··· SOURCE MATERIAL

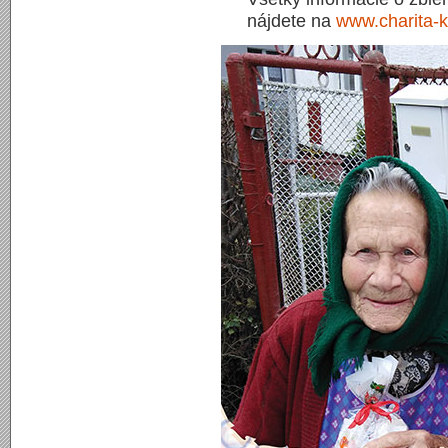
nájdete na
www.charita-k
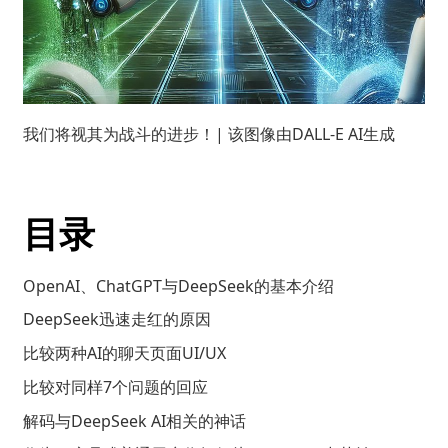
我们将视其为战斗的进步！| 该图像由DALL-E AI生成
目录
OpenAI、ChatGPT与DeepSeek的基本介绍
DeepSeek迅速走红的原因
比较两种AI的聊天页面UI/UX
比较对同样7个问题的回应
解码与DeepSeek AI相关的神话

······

WHAT TO WORK ON:
Return every entry above exactly as written, with no pictures included.

SOLUTION FOR THIS PROBLEM:
nájdete na
www.charita-k
我们将视其为战斗的进步！| 该图像由DALL-E AI生成
目录
OpenAI、ChatGPT与DeepSeek的基本介绍
DeepSeek迅速走红的原因
比较两种AI的聊天页面UI/UX
比较对同样7个问题的回应
解码与DeepSeek AI相关的神话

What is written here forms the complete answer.